Gold prices held steady near a record high hit in the previous session as expectations of a U.S. interest rate cut next month increased, while oil prices fell on concerns about Chinese demand and focus on Gaza ceasefire talks.
Spot gold fell 0.2% to $2,503.5 an ounce, having hit an all-time high of $2,509.65 an ounce on Friday.
US gold futures rose 0.16% to $2,541.80 an ounce.
Data released Friday showed that construction of single-family homes in the United States fell in July as mortgage rates and home prices rose, keeping potential buyers on the sidelines, suggesting that inflation is heading lower.
Retail Sales
Last week, strong retail sales figures and lower-than-expected jobless claims, along with moderate inflation data, restored confidence in the world’s largest economy.
Traders are confident the Federal Reserve will cut interest rates on Sept. 18, and the focus is now on the size of the cut. They are pricing in a high probability of a 25 basis point rate cut and a low probability of a 50 basis point cut, according to CME’s FedWatch market monitor.

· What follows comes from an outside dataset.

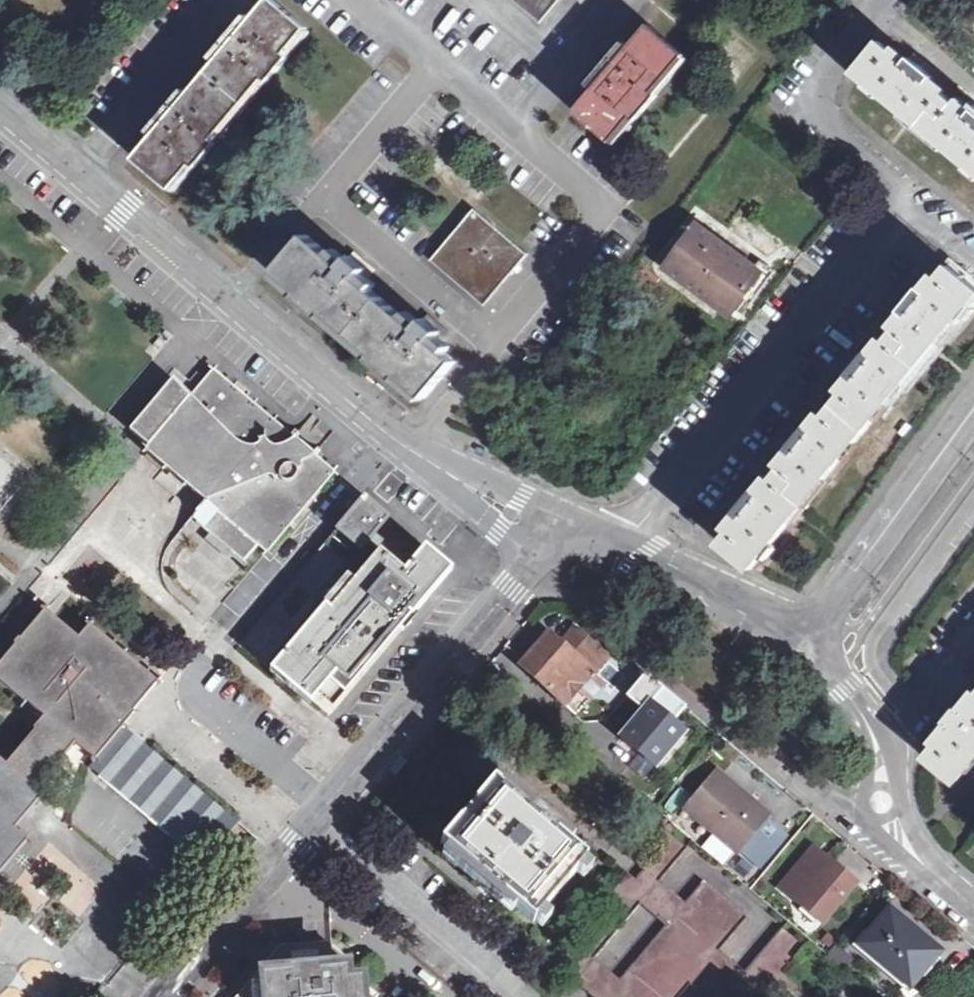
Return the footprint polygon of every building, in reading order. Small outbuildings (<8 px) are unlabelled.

The low interest rate environment is likely to boost the appeal of non-yielding gold.
The market will now await the minutes of the US Federal Reserve’s July policy meeting next Wednesday, and a speech by Fed Chairman Jerome Powell on the US economic outlook on Friday for further clues.
As for other precious metals, silver in spot transactions fell 0.26% to $28.94 per ounce, platinum rose 0.05% to $954.95 per ounce, and palladium fell 0.1% to $950 per ounce.
Oil
Oil prices fell in early Asian trade on Tuesday as market sentiment was weighed by concerns about weak demand in top oil importer China, while investors focused on progress in Middle East ceasefire talks that could reduce supply risks.

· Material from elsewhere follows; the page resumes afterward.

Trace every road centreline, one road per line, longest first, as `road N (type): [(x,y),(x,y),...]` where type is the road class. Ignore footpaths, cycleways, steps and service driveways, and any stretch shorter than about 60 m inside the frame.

Brent crude futures fell 0.5% to $79.30 a barrel, while West Texas Intermediate crude futures fell 0.65% to $76.15 a barrel.
Both benchmarks fell about 2 percent on Friday as investors tempered expectations for demand growth from China, but ended the week largely unchanged from the previous week after a slew of U.S. data last week showed slowing inflation and strong retail spending.
“Ongoing concerns about slowing demand in China led to a sell-off,” said Hiroyuki Kikukawa, president of NS Trading, a unit of Nissan Securities, adding that another factor was the approaching end of the peak summer driving season in the United States.
“Tensions in the Middle East and the escalation of the war between Russia and Ukraine, which pose risks to supplies, are supporting the market,” he added.
Data from China on Thursday showed its economy lost momentum in July, with new home prices falling at the fastest pace in nine years, industrial production slowing and unemployment rising.
This raised concerns among traders about a decline in demand from China, where refineries sharply reduced crude processing rates last month due to weak demand for fuel.
Meanwhile, US Secretary of State Antony Blinken arrived in Israel on Sunday for another Middle East tour to push for a ceasefire in Gaza, but Hamas said the proposal met Israeli Prime Minister Benjamin Netanyahu’s demands for a possible resumption of the war after the exchange deal and to remain in the Philadelphi corridor.